**CHALLENGE:**
Give the records back in full, exactly as they read.

**INFORMATION SUPPLIED:**

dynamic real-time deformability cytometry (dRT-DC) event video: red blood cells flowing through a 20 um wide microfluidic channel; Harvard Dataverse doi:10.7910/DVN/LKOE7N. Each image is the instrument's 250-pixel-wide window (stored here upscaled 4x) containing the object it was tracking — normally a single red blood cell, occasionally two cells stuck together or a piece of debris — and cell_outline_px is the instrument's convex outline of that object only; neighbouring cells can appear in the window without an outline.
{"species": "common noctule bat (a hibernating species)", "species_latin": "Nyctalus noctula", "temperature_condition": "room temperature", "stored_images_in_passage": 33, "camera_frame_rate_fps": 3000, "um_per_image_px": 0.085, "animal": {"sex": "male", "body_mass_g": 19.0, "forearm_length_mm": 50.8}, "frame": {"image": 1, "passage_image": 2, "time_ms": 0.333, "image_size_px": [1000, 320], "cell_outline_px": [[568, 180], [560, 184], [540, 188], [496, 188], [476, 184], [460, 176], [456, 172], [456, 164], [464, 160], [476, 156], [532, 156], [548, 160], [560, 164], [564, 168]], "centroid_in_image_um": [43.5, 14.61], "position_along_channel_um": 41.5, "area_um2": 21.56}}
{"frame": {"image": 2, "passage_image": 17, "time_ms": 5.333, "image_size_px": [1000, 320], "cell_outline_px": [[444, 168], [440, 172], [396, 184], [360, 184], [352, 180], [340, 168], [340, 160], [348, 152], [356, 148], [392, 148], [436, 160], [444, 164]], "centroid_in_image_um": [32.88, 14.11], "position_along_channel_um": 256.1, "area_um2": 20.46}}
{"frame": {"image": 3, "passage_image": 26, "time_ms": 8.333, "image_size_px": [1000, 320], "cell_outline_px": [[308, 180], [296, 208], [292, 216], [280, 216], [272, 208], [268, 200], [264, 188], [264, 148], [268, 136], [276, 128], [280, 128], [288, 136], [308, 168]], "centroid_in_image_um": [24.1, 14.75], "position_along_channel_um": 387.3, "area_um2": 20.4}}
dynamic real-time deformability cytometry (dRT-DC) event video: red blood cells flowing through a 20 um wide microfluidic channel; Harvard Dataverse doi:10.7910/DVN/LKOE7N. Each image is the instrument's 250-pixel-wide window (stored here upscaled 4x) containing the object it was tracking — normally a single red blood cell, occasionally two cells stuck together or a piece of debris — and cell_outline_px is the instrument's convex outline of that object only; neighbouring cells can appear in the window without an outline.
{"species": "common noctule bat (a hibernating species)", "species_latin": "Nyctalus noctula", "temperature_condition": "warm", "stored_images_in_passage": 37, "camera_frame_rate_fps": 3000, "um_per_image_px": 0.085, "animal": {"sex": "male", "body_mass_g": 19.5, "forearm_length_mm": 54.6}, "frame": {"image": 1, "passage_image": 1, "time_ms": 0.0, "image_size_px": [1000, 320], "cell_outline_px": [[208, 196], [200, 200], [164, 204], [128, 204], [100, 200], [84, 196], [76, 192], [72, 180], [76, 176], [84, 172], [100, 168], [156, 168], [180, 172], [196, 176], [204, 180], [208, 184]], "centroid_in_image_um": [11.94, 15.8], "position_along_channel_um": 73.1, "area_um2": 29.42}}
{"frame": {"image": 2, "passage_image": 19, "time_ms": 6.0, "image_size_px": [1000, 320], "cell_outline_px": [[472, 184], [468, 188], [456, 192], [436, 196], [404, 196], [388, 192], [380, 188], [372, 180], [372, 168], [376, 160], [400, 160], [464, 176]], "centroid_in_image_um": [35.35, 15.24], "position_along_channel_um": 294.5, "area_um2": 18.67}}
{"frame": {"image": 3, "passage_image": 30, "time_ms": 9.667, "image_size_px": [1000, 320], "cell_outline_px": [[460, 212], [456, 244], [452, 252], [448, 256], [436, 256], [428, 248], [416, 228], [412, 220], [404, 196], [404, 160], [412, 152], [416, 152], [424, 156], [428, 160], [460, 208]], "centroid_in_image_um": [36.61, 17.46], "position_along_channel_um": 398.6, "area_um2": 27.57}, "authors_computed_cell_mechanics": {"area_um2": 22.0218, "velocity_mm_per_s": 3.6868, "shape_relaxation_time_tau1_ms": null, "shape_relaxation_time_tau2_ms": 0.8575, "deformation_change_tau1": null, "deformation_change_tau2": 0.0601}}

**RESPONSE TO THE EXERCISE:**
dynamic real-time deformability cytometry (dRT-DC) event video: red blood cells flowing through a 20 um wide microfluidic channel; Harvard Dataverse doi:10.7910/DVN/LKOE7N. Each image is the instrument's 250-pixel-wide window (stored here upscaled 4x) containing the object it was tracking — normally a single red blood cell, occasionally two cells stuck together or a piece of debris — and cell_outline_px is the instrument's convex outline of that object only; neighbouring cells can appear in the window without an outline.
{"species": "common noctule bat (a hibernating species)", "species_latin": "Nyctalus noctula", "temperature_condition": "room temperature", "stored_images_in_passage": 33, "camera_frame_rate_fps": 3000, "um_per_image_px": 0.085, "animal": {"sex": "male", "body_mass_g": 19.0, "forearm_length_mm": 50.8}, "frame": {"image": 1, "passage_image": 2, "time_ms": 0.333, "image_size_px": [1000, 320], "cell_outline_px": [[568, 180], [560, 184], [540, 188], [496, 188], [476, 184], [460, 176], [456, 172], [456, 164], [464, 160], [476, 156], [532, 156], [548, 160], [560, 164], [564, 168]], "centroid_in_image_um": [43.5, 14.61], "position_along_channel_um": 41.5, "area_um2": 21.56}}
{"frame": {"image": 2, "passage_image": 17, "time_ms": 5.333, "image_size_px": [1000, 320], "cell_outline_px": [[444, 168], [440, 172], [396, 184], [360, 184], [352, 180], [340, 168], [340, 160], [348, 152], [356, 148], [392, 148], [436, 160], [444, 164]], "centroid_in_image_um": [32.88, 14.11], "position_along_channel_um": 256.1, "area_um2": 20.46}}
{"frame": {"image": 3, "passage_image": 26, "time_ms": 8.333, "image_size_px": [1000, 320], "cell_outline_px": [[308, 180], [296, 208], [292, 216], [280, 216], [272, 208], [268, 200], [264, 188], [264, 148], [268, 136], [276, 128], [280, 128], [288, 136], [308, 168]], "centroid_in_image_um": [24.1, 14.75], "position_along_channel_um": 387.3, "area_um2": 20.4}}
dynamic real-time deformability cytometry (dRT-DC) event video: red blood cells flowing through a 20 um wide microfluidic channel; Harvard Dataverse doi:10.7910/DVN/LKOE7N. Each image is the instrument's 250-pixel-wide window (stored here upscaled 4x) containing the object it was tracking — normally a single red blood cell, occasionally two cells stuck together or a piece of debris — and cell_outline_px is the instrument's convex outline of that object only; neighbouring cells can appear in the window without an outline.
{"species": "common noctule bat (a hibernating species)", "species_latin": "Nyctalus noctula", "temperature_condition": "warm", "stored_images_in_passage": 37, "camera_frame_rate_fps": 3000, "um_per_image_px": 0.085, "animal": {"sex": "male", "body_mass_g": 19.5, "forearm_length_mm": 54.6}, "frame": {"image": 1, "passage_image": 1, "time_ms": 0.0, "image_size_px": [1000, 320], "cell_outline_px": [[208, 196], [200, 200], [164, 204], [128, 204], [100, 200], [84, 196], [76, 192], [72, 180], [76, 176], [84, 172], [100, 168], [156, 168], [180, 172], [196, 176], [204, 180], [208, 184]], "centroid_in_image_um": [11.94, 15.8], "position_along_channel_um": 73.1, "area_um2": 29.42}}
{"frame": {"image": 2, "passage_image": 19, "time_ms": 6.0, "image_size_px": [1000, 320], "cell_outline_px": [[472, 184], [468, 188], [456, 192], [436, 196], [404, 196], [388, 192], [380, 188], [372, 180], [372, 168], [376, 160], [400, 160], [464, 176]], "centroid_in_image_um": [35.35, 15.24], "position_along_channel_um": 294.5, "area_um2": 18.67}}
{"frame": {"image": 3, "passage_image": 30, "time_ms": 9.667, "image_size_px": [1000, 320], "cell_outline_px": [[460, 212], [456, 244], [452, 252], [448, 256], [436, 256], [428, 248], [416, 228], [412, 220], [404, 196], [404, 160], [412, 152], [416, 152], [424, 156], [428, 160], [460, 208]], "centroid_in_image_um": [36.61, 17.46], "position_along_channel_um": 398.6, "area_um2": 27.57}, "authors_computed_cell_mechanics": {"area_um2": 22.0218, "velocity_mm_per_s": 3.6868, "shape_relaxation_time_tau1_ms": null, "shape_relaxation_time_tau2_ms": 0.8575, "deformation_change_tau1": null, "deformation_change_tau2": 0.0601}}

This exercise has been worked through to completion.